Offering just five songs in sixty minutes, you can kind of tell that Aphonic Threnody are not interested in offering an easy ride. With band members spread over four different countries the six piece like to refer to themselves as a ‘a doom collective’ and on this debut album, the band unleash an epic, mournful sound that combines the best of vintage Paradise Lost and My dying bride to offer up a heavy, cathartic listening experience that has weight and depth in spades. It is not an easy listen, for sure, but the band use the time and space they have afforded each song to develop grand soundscapes that take in everything from crushing metal to gothic rock via classical composition and even hymns. The sort of music that conjures up images of vast decaying churches and a splendour once faded, ‘when death comes’ is a doom masterpiece that deserves to take its place amongst the likes of Thergothon and My dying bride in terms of sheer epic scope.
Opening track ‘the ghost’s song’ sets the scene perfectly. Vocalist Rob Mura deals in a deathly growl from the outset, but with vast, unseen choirs and clean vocal passages this is more than just another band stabbing away at a death/doom hybrid. There’s a genuine vision at the heart of the song that sees the music expand and evolve over its lengthy run time, always interesting and always thick as molasses. Monstrously heavy and yet with a strong sense of melody, ‘the ghost’s song’ has the same sense of ambition that powered the early Katatonia releases, and the result is a brutal yet deeply affecting opening track that draws the listener into a dark world filled with candles, darkness and the scent of freshly dug graves. ‘Death obsession’ opens in a swirl of synth and slowly grows with dark strings and echoing percussion slowly helping the track to build to the eventual hammer blow percussion and droning guitar chords. Stately and filled with funereal resonance, the fifteen minute ‘death obsession’ is a masterful piece of doom metal that succeeds in placing the band’s own stamp on a difficult and unyielding genre.

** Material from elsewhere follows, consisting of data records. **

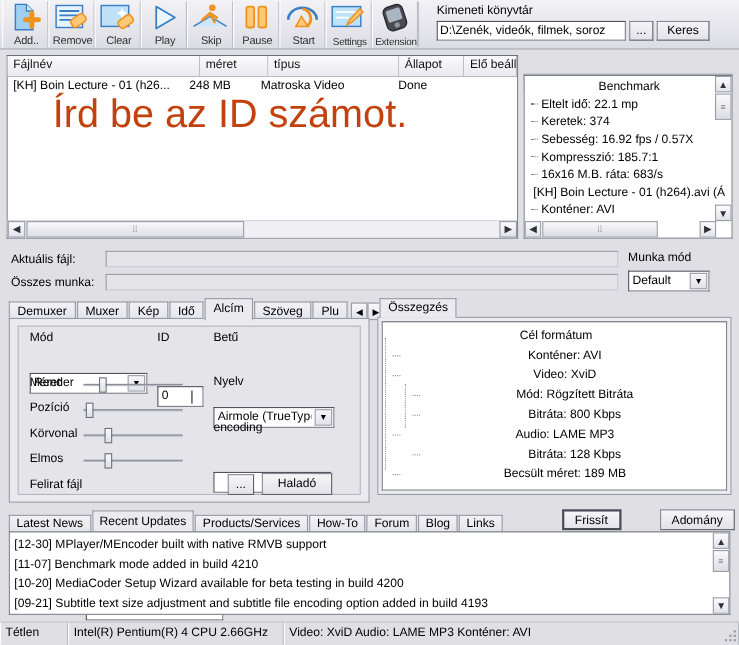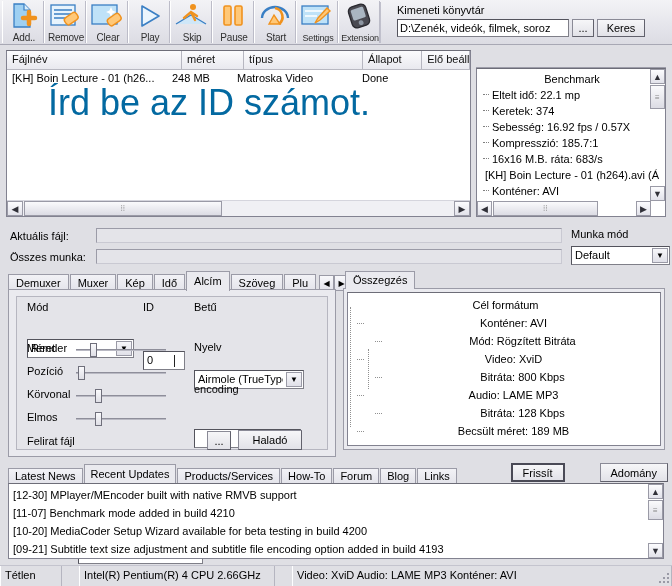"Írd be az ID számot." .redtext { color: #0369a1 -> #c2410c }
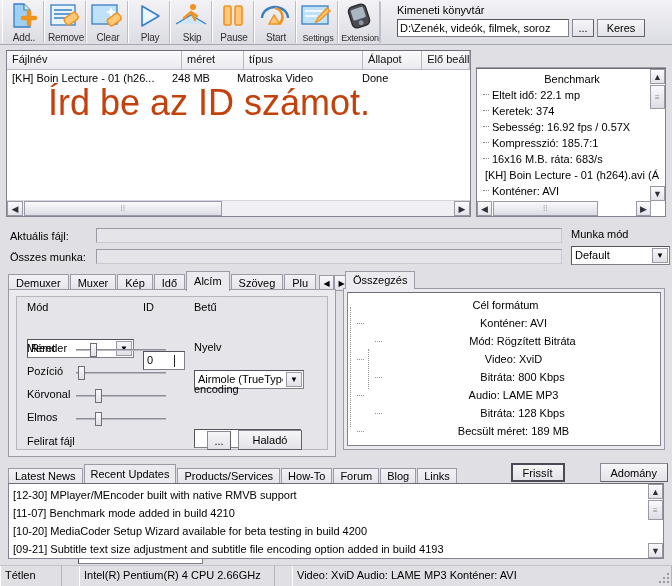"Default" div.combo { width: 99px -> 74px }
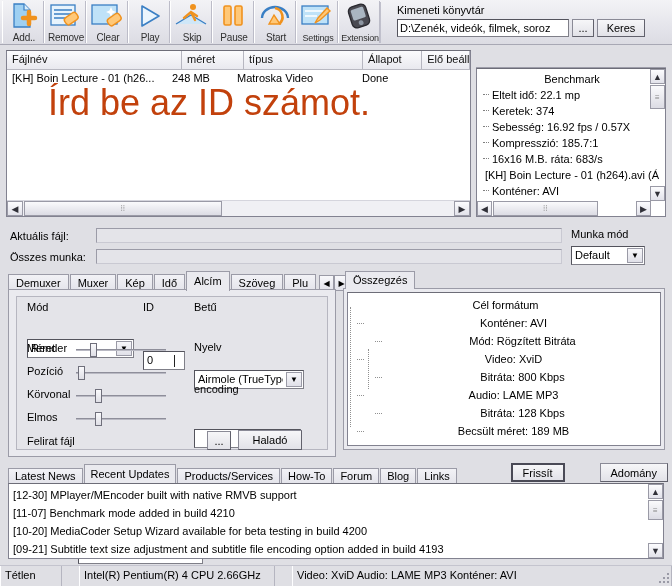"Mód: Rögzített Bitráta" div.snode { order: before "Video: XviD" -> after "Video: XviD" }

The deathly vocals, more reminiscent of Nick Holmes in the days of ‘Gothic’ also add much to the atmosphere of death and decay, as if the band have tapped into that same thread of misanthropic dread that lies at the heart of the Havisham household in Dickens’ ‘Great expectations’. It gives the music a dry, dusty, desiccated feel that will appeal to those who like their music to offer both depth and atmosphere. Slightly shorter, at just under twelve minutes, ‘dementia’ wastes no time building an atmosphere of rancid decay, opening with huge drone chords and a beat that barely registers a pulse. After the unbelievably wonderful ‘death obsession’ it is a simpler track, but its huge, aching chords and deathly vocals are still incredibly powerful, and there’s a subtle melody woven through the track that is both haunting and memorable in equal measure showcasing the depth of song-writing on offer here. Better still the track finishes with a huge riff that gets the adrenalin flowing before the band head off and explore rather more experimental pastures.
The final two tracks of the album still manage to make up twenty-three minutes of the album’s run time. ‘The children’s sleep’ showcases a hitherto unheard Cure influence with shimmering guitars and subtle atmospherics dominating the opening minutes, and it takes time for the track to build up a suitably brutal head of steam. Still delivered at a snail’s pace, the music is monolithic and the band patiently sculpt their decaying castles in the sky with epic riffs and corpse-like vocals. Like its predecessor the song builds to some truly stunning riffs that offer real bite, and as doom gives way to death metal, so the song becomes increasingly vital despite its slow pace. Such surging riffs don’t last, however, and the track slowly devolves into an atmospheric, almost progressive outro. The album finishes with ‘our way to the ground’, a song that opens with sombre piano before the guitars once more haul themselves from the earth for one final trawl through humanity’s darkest moments. It is a fittingly grandiloquent conclusion to the album and one that leaves the listener enervated and drained after so obsidian a journey.
Aphonic Threnody are not an easy listen. This is doom metal at its most impenetrable with deathly vocals and little concession to faster tempos. There are moments of stunning beauty buried in the album’s midst, but they must be sought out and nurtured as they are surrounded on all sides by darkness and despair. For doom fans this is essential listening, but for the uninitiated a less oppressive act may be a better starting point. An acquired taste, then, but worth the effort, ‘when death comes’ is a dark hearted voyage to the depths of despair and for hardened doom lovers its air of decay is nigh on essential.